Output exactly the lines that run from the start of the records to the line with "right hip: (1193, 1069)", counting both ends, and skip the pictures.

Records contained in a dataset:

--- --- ---

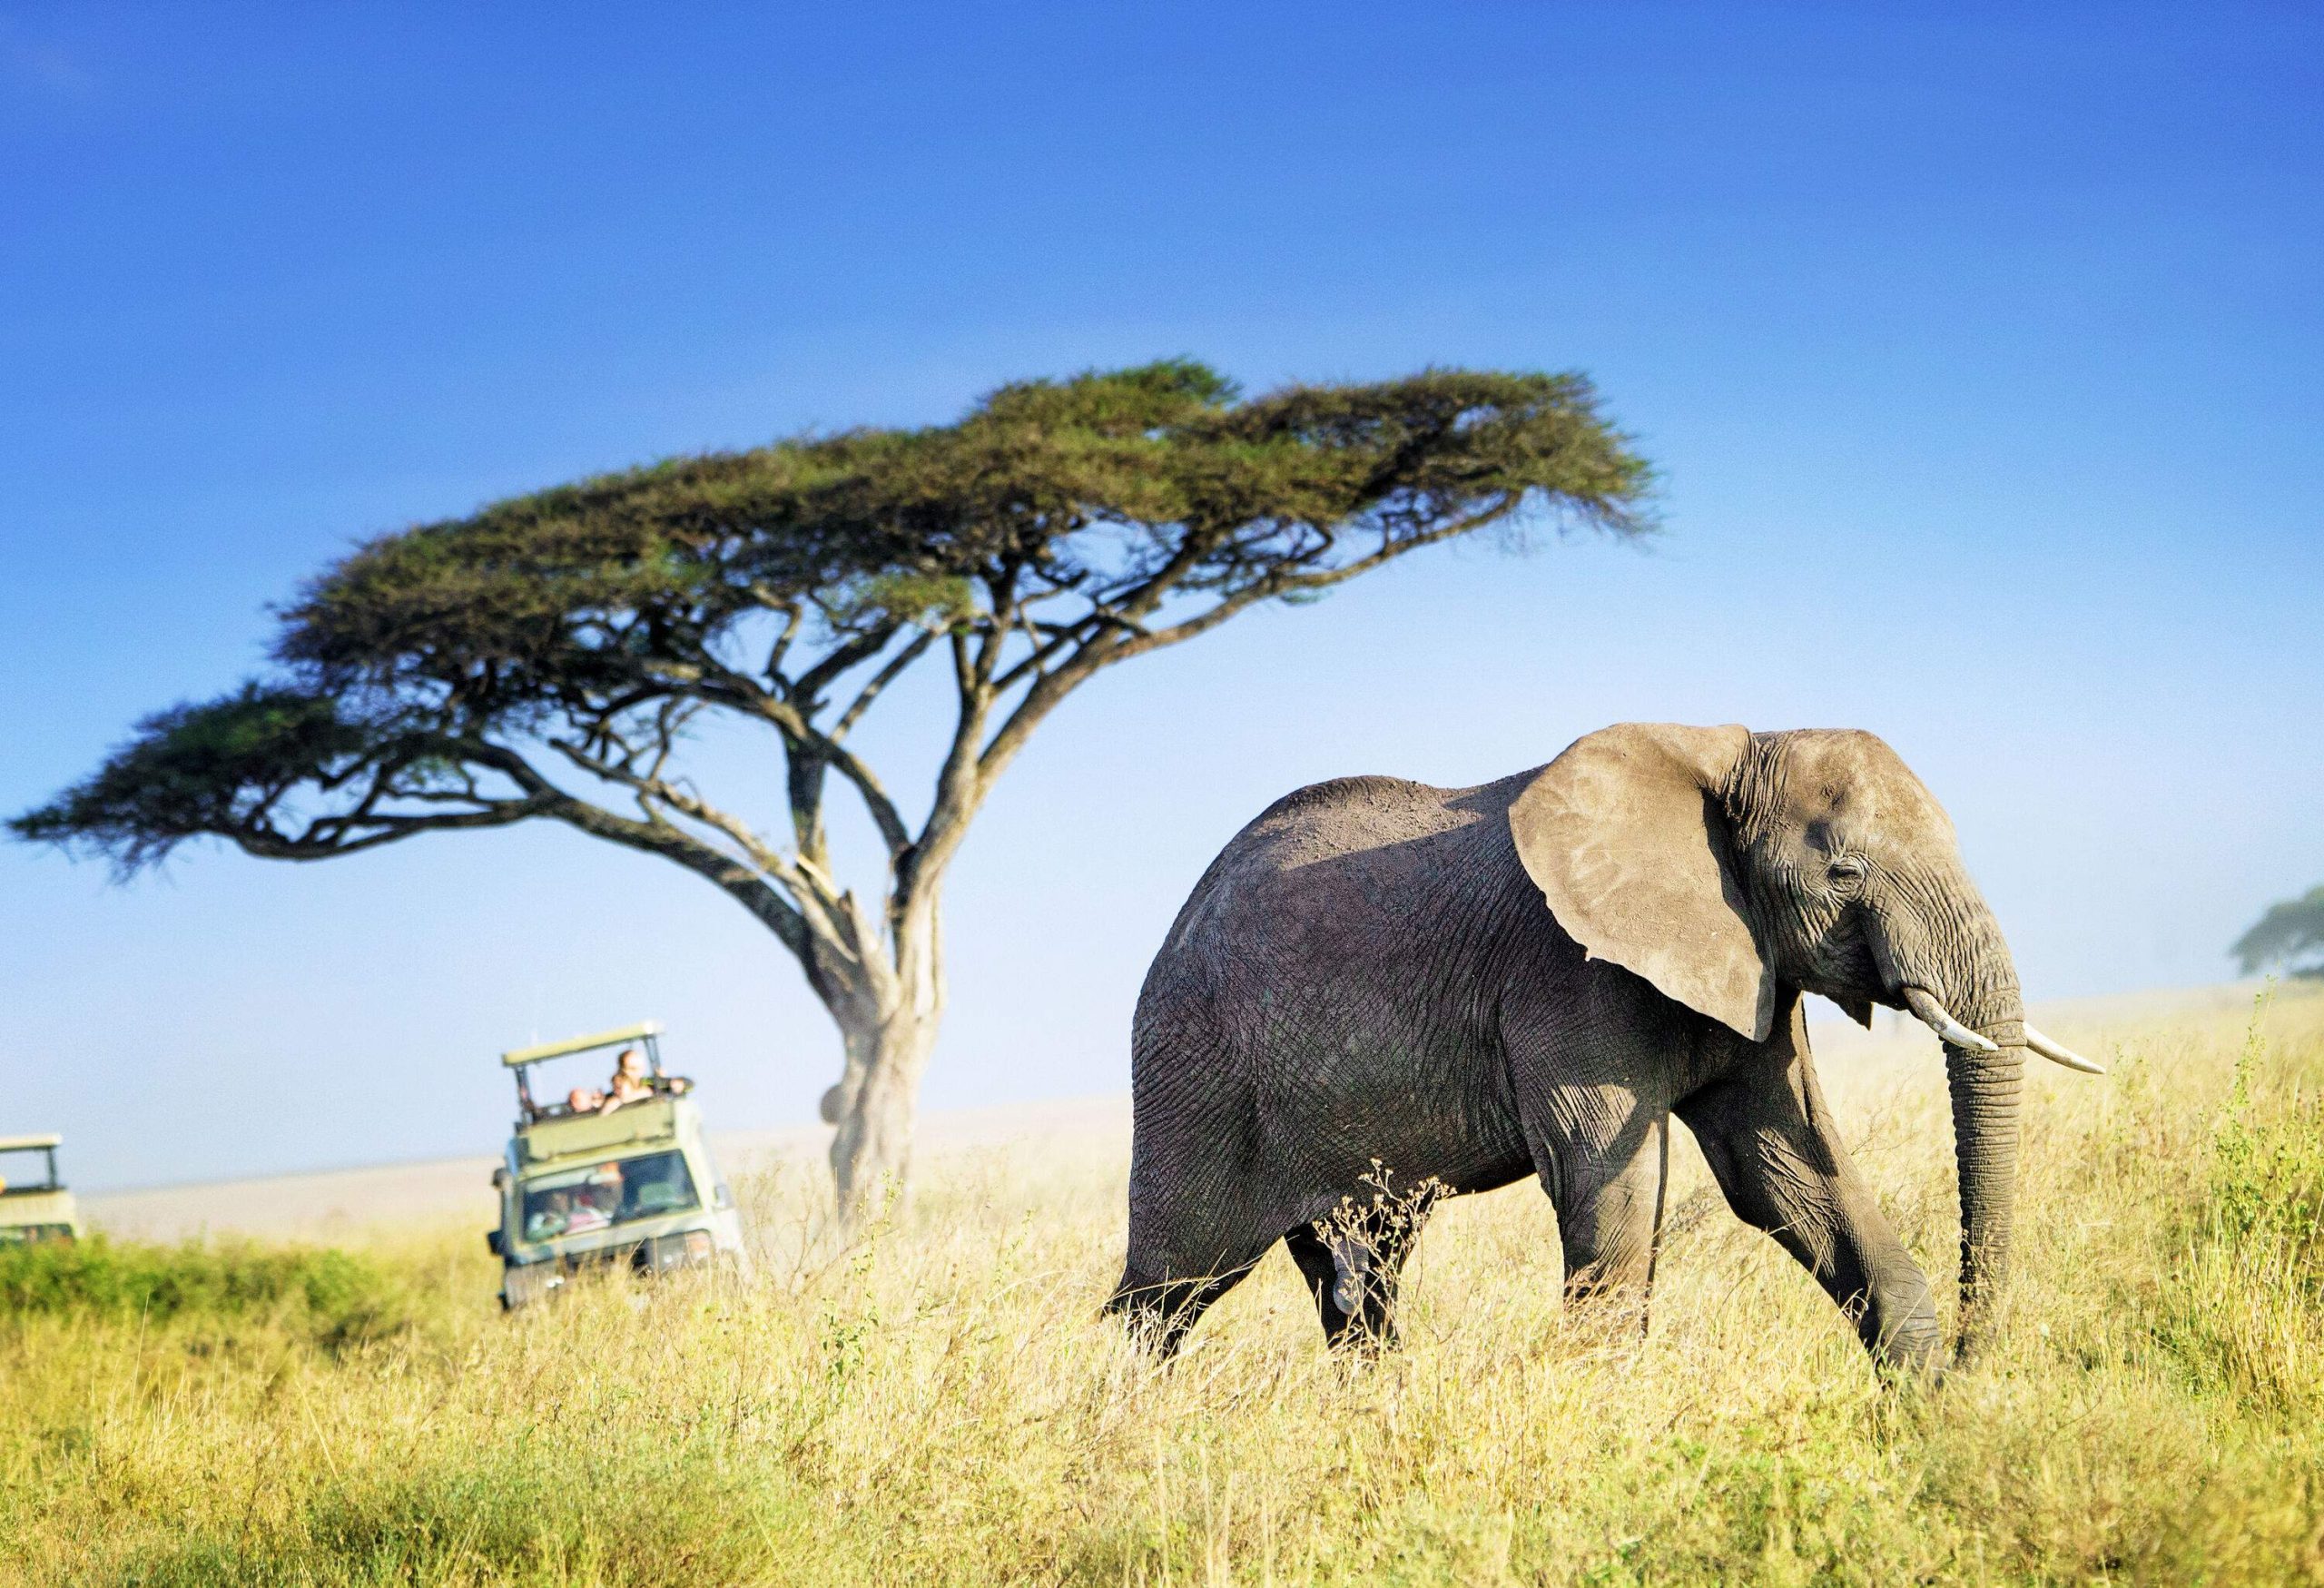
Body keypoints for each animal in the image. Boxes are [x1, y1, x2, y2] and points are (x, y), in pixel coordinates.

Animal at [1106, 725, 2110, 1376]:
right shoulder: (1567, 978)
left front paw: (1929, 1418)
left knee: (1359, 1282)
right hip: (1193, 1069)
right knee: (1172, 1283)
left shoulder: (1751, 966)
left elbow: (1790, 1175)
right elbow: (1609, 1189)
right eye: (1845, 873)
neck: (1722, 751)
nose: (1980, 1362)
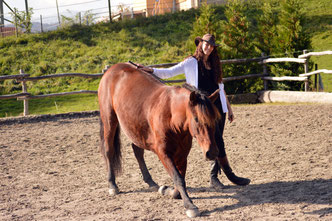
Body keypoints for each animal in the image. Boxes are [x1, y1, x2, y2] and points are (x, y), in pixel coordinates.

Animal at [98, 62, 220, 218]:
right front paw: (190, 206)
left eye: (215, 119)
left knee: (137, 150)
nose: (213, 152)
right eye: (197, 119)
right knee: (109, 151)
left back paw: (150, 181)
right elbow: (178, 178)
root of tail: (112, 69)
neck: (171, 116)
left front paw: (167, 190)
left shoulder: (182, 154)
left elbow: (180, 179)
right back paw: (112, 184)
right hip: (109, 120)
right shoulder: (163, 153)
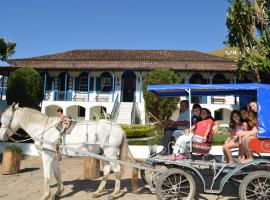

--- --- ---

EXERCISE OUTPUT –
Body keypoints for each animal in the image. Boxes are [x1, y1, x2, y2] and points are (x, y), in pixel coordinates.

Animal at [1106, 725, 2110, 1376]:
right shoulder: (1567, 978)
left front paw: (1929, 1418)
left knee: (1359, 1282)
right hip: (1193, 1069)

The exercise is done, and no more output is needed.